Oftentimes, the color of old paintings and framed art pieces will begin to develop a brown and yellowish tint. And this is caused by the organic varnish that was once applied to protect the painting. Once the varnish begins to discolor, it also causes the art piece to become so opaque to the point that it’s almost disappeared.
This is when the process of restoration is needed to bring back the painting to its previous beautiful state.
Get to know more about the basics of painting restoration in this post and learn how the experts restore stunning artworks like magic.
Step 1: Preparation
The first thing to do is to prepare the materials you will need for the painting restoration. And these materials are the following:
- Cotton swabs
- Cotton balls
- Tissue paper
- Paintbrushes of different size and texture
- Vacuum hot table
- Wax adhesive
- Non-yellowing synthetic varnish
- Canvas inserts (Gesso)
Note: Solvents and varnish to be used must be synthetic to ensure optimal results.
Step 2 : Solvent Test
A solvent test will be conducted at the small area of the painting to determine if any foreign objects like dust and dirt can be removed safely without affecting the quality of the painted canvas. This is done by dabbing a certain portion of the artwork and see how a foreign material will react to the solvent solution.

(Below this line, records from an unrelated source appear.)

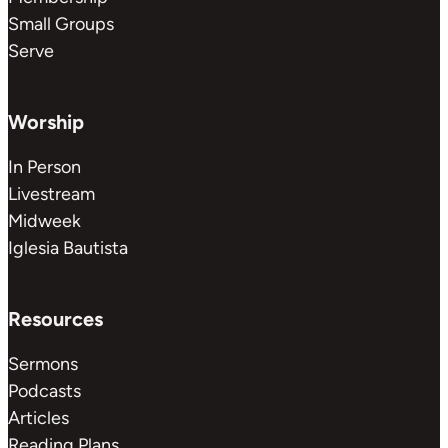
Small Groups
Serve
Worship
In Person
Livestream
Midweek
Iglesia Bautista
Resources
Sermons
Podcasts
Articles
Reading Plans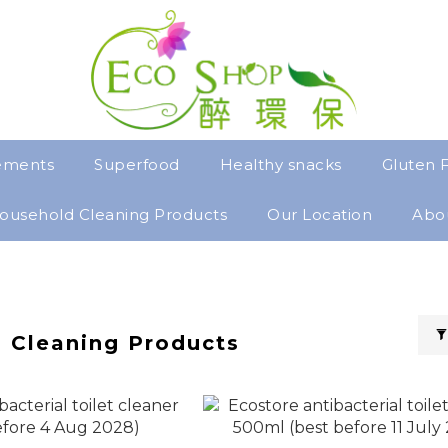
ements
Superfood
Healthy snacks
Gluten 
ousehold Cleaning Products
Our Location
Abo
 Cleaning Products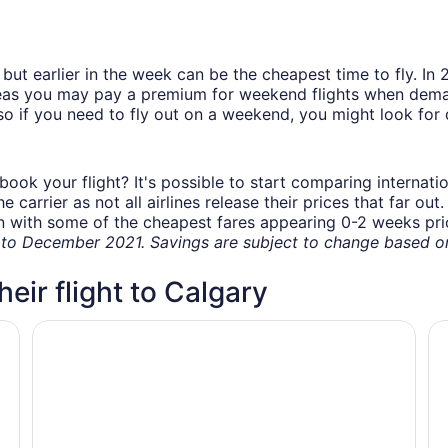
but earlier in the week can be the cheapest time to fly. In
eas you may pay a premium for weekend flights when demand
o if you need to fly out on a weekend, you might look for 
book your flight? It's possible to start comparing internati
carrier as not all airlines release their prices that far ou
in with some of the cheapest fares appearing 0-2 weeks prior
o December 2021. Savings are subject to change based on 
heir flight to Calgary
Delta Hotels by Marriott Calgary Airport In-Terminal
Ho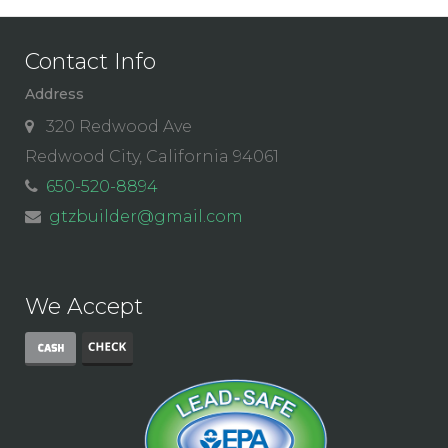
Contact Info
Address
320 Redwood Ave
Redwood City, California 94061
650-520-8894
gtzbuilder@gmail.com
We Accept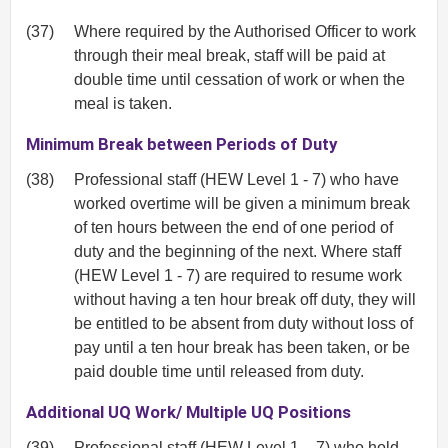
(37)
Where required by the Authorised Officer to work
through their meal break, staff will be paid at
double time until cessation of work or when the
meal is taken.
Minimum Break between Periods of Duty
(38)
Professional staff (HEW Level 1 - 7) who have
worked overtime will be given a minimum break
of ten hours between the end of one period of
duty and the beginning of the next. Where staff
(HEW Level 1 - 7) are required to resume work
without having a ten hour break off duty, they will
be entitled to be absent from duty without loss of
pay until a ten hour break has been taken, or be
paid double time until released from duty.
Additional UQ Work/ Multiple UQ Positions
(39)
Professional staff (HEW Level 1 – 7) who hold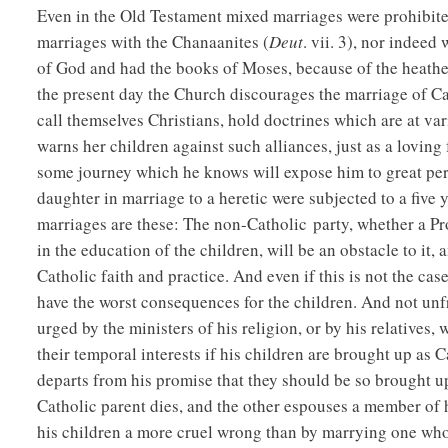
Even in the Old Testament mixed marriages were prohibite
marriages with the Chanaanites (
Deut
. vii. 3), nor indeed
of God and had the books of Moses, because of the heathe
the present day the Church discourages the marriage of Ca
call themselves Christians, hold doctrines which are at va
warns her children against such alliances, just as a lovin
some journey which he knows will expose him to great peri
daughter in marriage to a heretic were subjected to a fiv
marriages are these: The non-Catholic party, whether a Prot
in the education of the children, will be an obstacle to it,
Catholic faith and practice. And even if this is not the cas
have the worst consequences for the children. And not unf
urged by the ministers of his religion, or by his relatives, w
their temporal interests if his children are brought up as C
departs from his promise that they should be so brought u
Catholic parent dies, and the other espouses a member of 
his children a more cruel wrong than by marrying one who 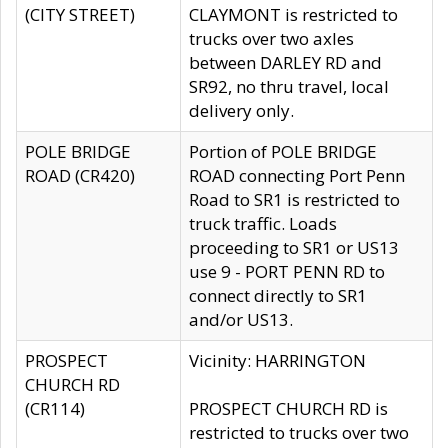
(CITY STREET)
CLAYMONT is restricted to
trucks over two axles
between DARLEY RD and
SR92, no thru travel, local
delivery only.
POLE BRIDGE
Portion of POLE BRIDGE
ROAD (CR420)
ROAD connecting Port Penn
Road to SR1 is restricted to
truck traffic. Loads
proceeding to SR1 or US13
use 9 - PORT PENN RD to
connect directly to SR1
and/or US13.
PROSPECT
Vicinity: HARRINGTON
CHURCH RD
(CR114)
PROSPECT CHURCH RD is
restricted to trucks over two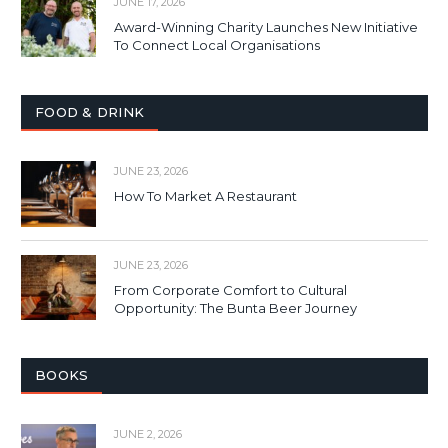
JUNE 17, 2026
Award-Winning Charity Launches New Initiative
To Connect Local Organisations
FOOD & DRINK
JUNE 23, 2026
How To Market A Restaurant
JUNE 23, 2026
From Corporate Comfort to Cultural
Opportunity: The Bunta Beer Journey
BOOKS
JUNE 2, 2026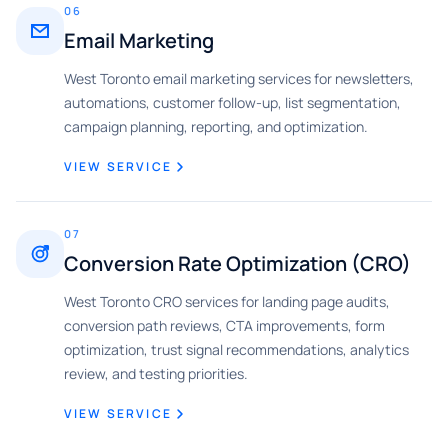
06
Email Marketing
West Toronto email marketing services for newsletters,
automations, customer follow-up, list segmentation,
campaign planning, reporting, and optimization.
VIEW SERVICE
07
Conversion Rate Optimization (CRO)
West Toronto CRO services for landing page audits,
conversion path reviews, CTA improvements, form
optimization, trust signal recommendations, analytics
review, and testing priorities.
VIEW SERVICE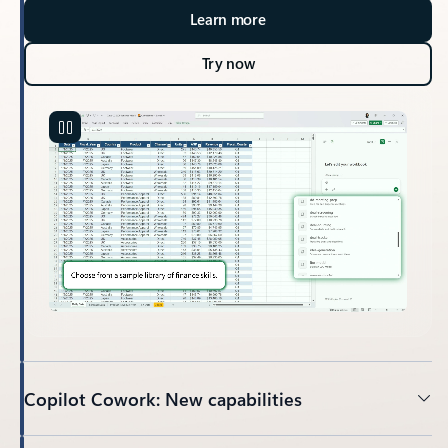
Learn more
Try now
Copilot Cowork: New capabilities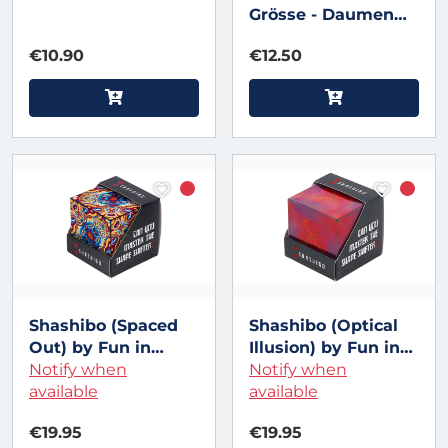
Grösse - Daumen
leuchtend
€10.90
€12.50
Shashibo (Spaced
Shashibo (Optical
Out) by Fun in
Illusion) by Fun in
Motion
Notify when
Motion
Notify when
available
available
€19.95
€19.95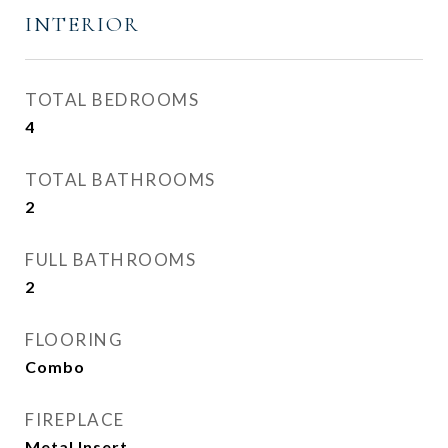
INTERIOR
TOTAL BEDROOMS
4
TOTAL BATHROOMS
2
FULL BATHROOMS
2
FLOORING
Combo
FIREPLACE
Metal Insert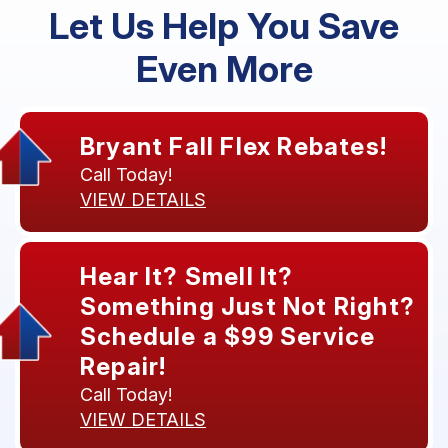
Let Us Help You Save
Even More
Bryant Fall Flex Rebates!
Call Today!
VIEW DETAILS
Hear It? Smell It?
Something Just Not Right?
Schedule a $99 Service
Repair!
Call Today!
VIEW DETAILS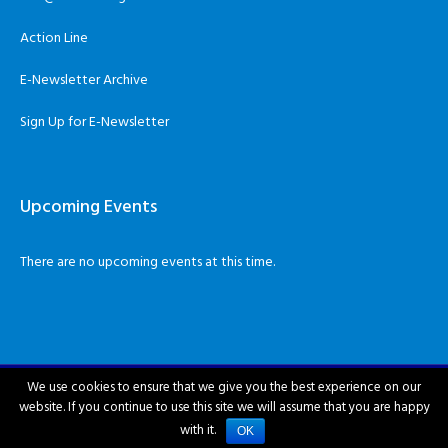
Action Line
E-Newsletter Archive
Sign Up for E-Newsletter
Upcoming Events
There are no upcoming events at this time.
We use cookies to ensure that we give you the best experience on our
website. If you continue to use this site we will assume that you are happy
City of Hattiesburg © 2018-2026
with it.
OK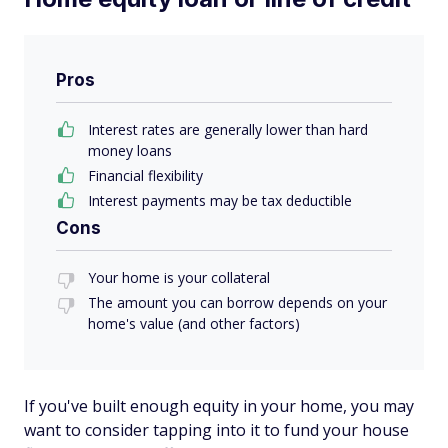
Pros
Interest rates are generally lower than hard
money loans
Financial flexibility
Interest payments may be tax deductible
Cons
Your home is your collateral
The amount you can borrow depends on your
home's value (and other factors)
If you've built enough equity in your home, you may
want to consider tapping into it to fund your house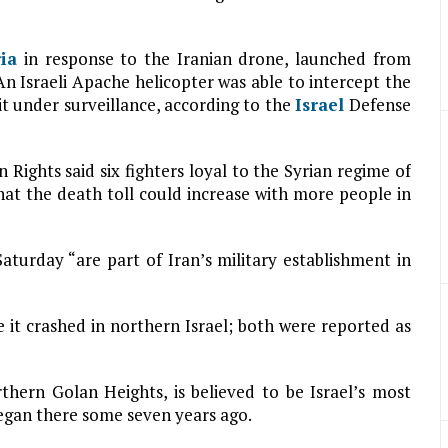
ria
in response to the Iranian drone, launched from
. An Israeli Apache helicopter was able to intercept the
 it under surveillance, according to the
Israel
Defense
ights said six fighters loyal to the Syrian regime of
that the death toll could increase with more people in
Saturday “are part of Iran’s military establishment in
e it crashed in northern Israel; both were reported as
rthern Golan Heights, is believed to be Israel’s most
egan there some seven years ago.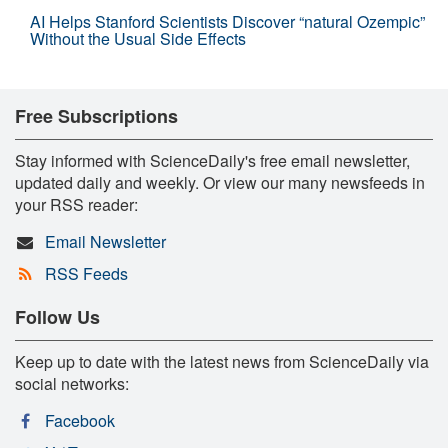
AI Helps Stanford Scientists Discover “natural Ozempic”
Without the Usual Side Effects
Free Subscriptions
Stay informed with ScienceDaily's free email newsletter,
updated daily and weekly. Or view our many newsfeeds in
your RSS reader:
Email Newsletter
RSS Feeds
Follow Us
Keep up to date with the latest news from ScienceDaily via
social networks:
Facebook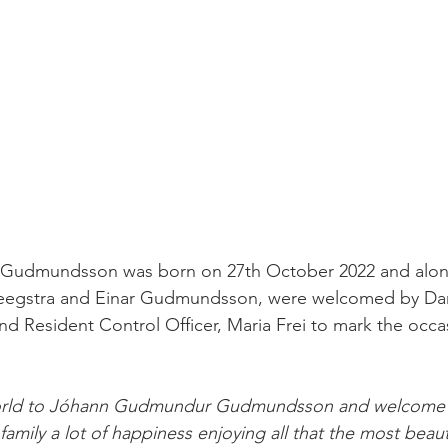
udmundsson was born on 27th October 2022 and along
eegstra and Einar Gudmundsson, were welcomed by Dani
d Resident Control Officer, Maria Frei to mark the occa
orld to Jóhann Gudmundur Gudmundsson and welcome 
amily a lot of happiness enjoying all that the most beautif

Once done, the conservator will then use cotton swabs to clean the remaining dirt on the surface as well as discolored varnish without causing any disturbance to the art work’s layers of paint.
Step 3: Stabilize The “Facing” Of The Painting
If the paint of the art piece is flaking, the art conservator will use tissue paper and adhesive to stabilize the art work’s “facing”. As for the holes or tears on the canvas, the conservator will then fill these areas with canvas inserts or gesso.
Step 4: Application Of Wax Adhesive
The conservator will then apply a coat of wax adhesive and then place it over a vacuum hot-table to spread over a new layer of fiberglass or linen. After this, the wax facing is then removed.
Step 5: Application Of Non-Yellowing Synthetic Varnish
And the last part of the painting restoration process is the application of non-yellowing synthetic varnish. This is necessary to separate the original painting masterpiece from any restorative work that will be done.
Then, the conservator will carefully fill canvas inserts or gesso to any holes and then paint them with dry pigment (must be of the same color as the damaged area of the painting) mixed with non-yellowing solvents.